Ace of Spaces thinks people who are sick should stay the hell home. I tend to agree, but I’m being a hypocrite today saying that. I feel like dirt, yet I’m still at work. Granted, no way in hell I’d come to work with the flu, but I shouldn’t really even come in with a cold, and risk making other people sick and miserable.
The problem is, I am a hoarder.  Company policy is that we get six days of sick time a year, but we get to deposit unused time into a “sick bank”. Given that a cold will last up to a week, I can’t really afford to take the time off and still have anything left over should I get the flu, and the flu is particularly bad this year. My instinct is to hoard sick days for a serious illness, rather than the sniffly coughy kinds of illness.

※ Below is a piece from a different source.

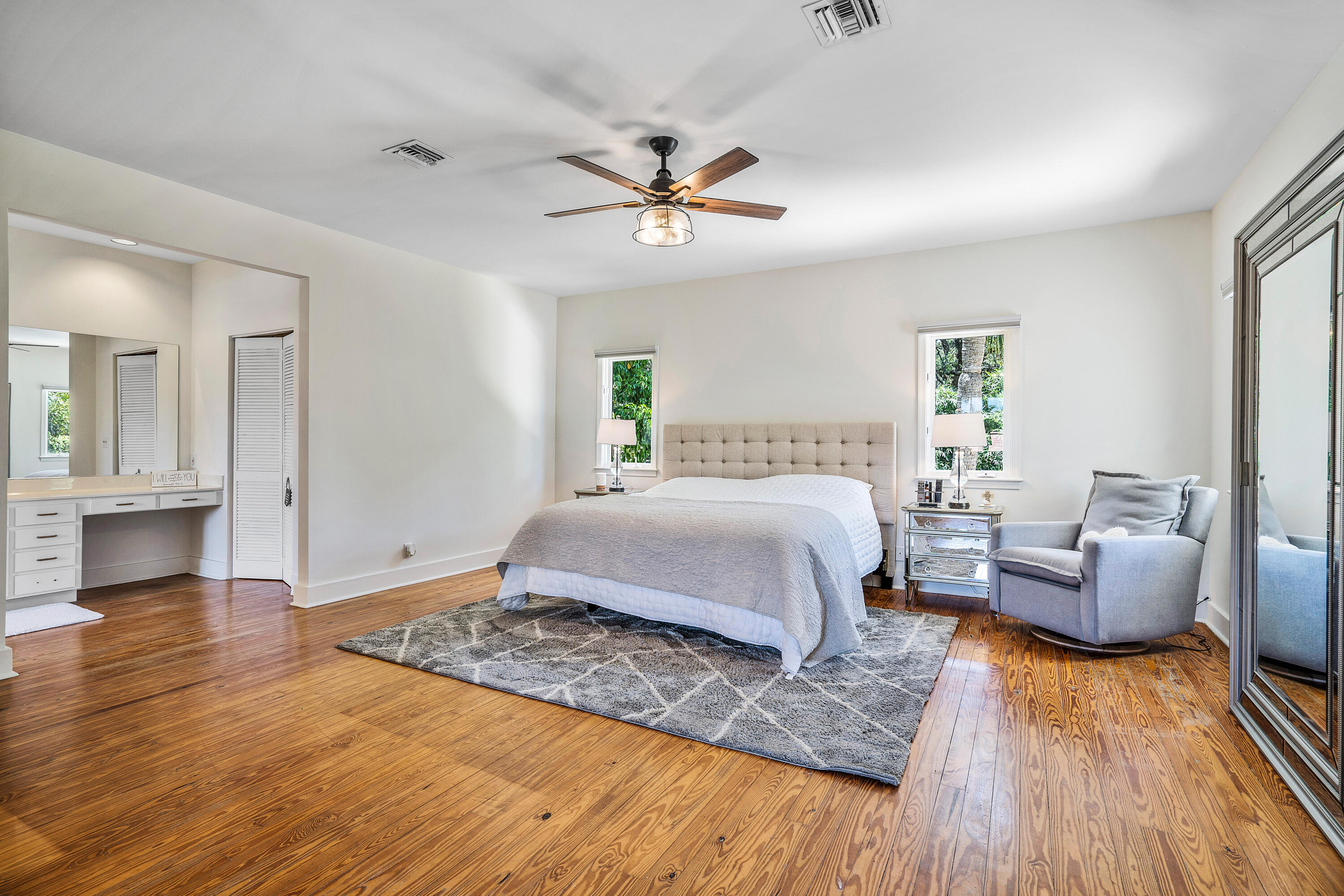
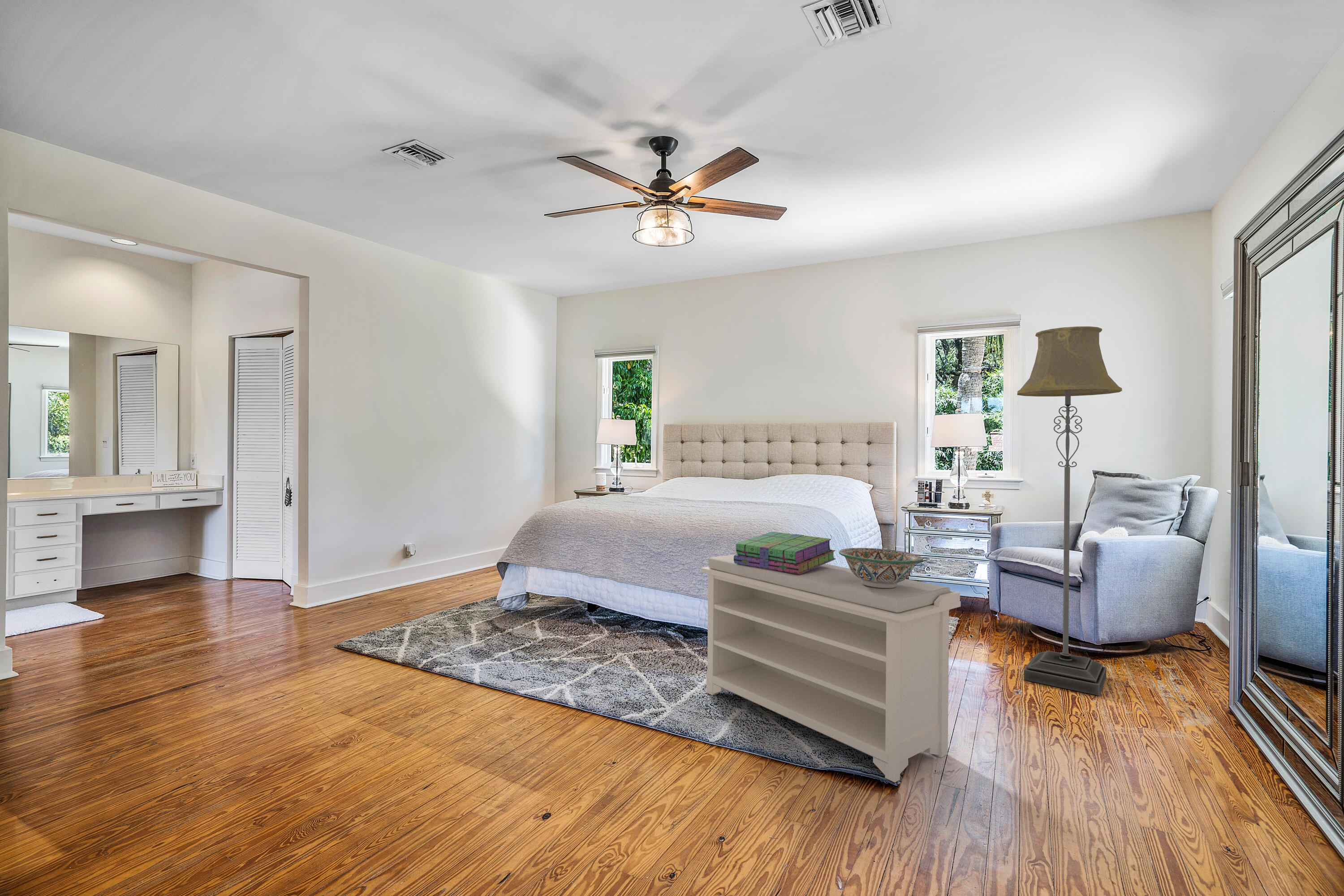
+ stack of books [734,531,836,574]
+ decorative bowl [839,548,923,588]
+ floor lamp [1017,326,1123,696]
+ bench [701,554,961,783]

Wise companies will encourage or force sick employees to stay home, so as not to contaminate a company’s entire labor pool, but most HR people, who make these policies, tend to enjoy putting the cart before the horse. If you create policies that discourage people from taking sick days, you can’t be surprised when people show up sick, and the plague spreads through the company like wildfire. I think for most HR types, it’s more of a priority to prevent employees from treating sick time like vacation. Good employees won’t do that (at least not much), but human resources departments will seldom want to blame bad hiring and bad performance management practices, which are hard to fix, when you can appear to fix the problem with a few simple policy changes. Giving the appearance of action is a pretty fundamental drive for lazy people who want to look good for others who won’t bother to look all that closely.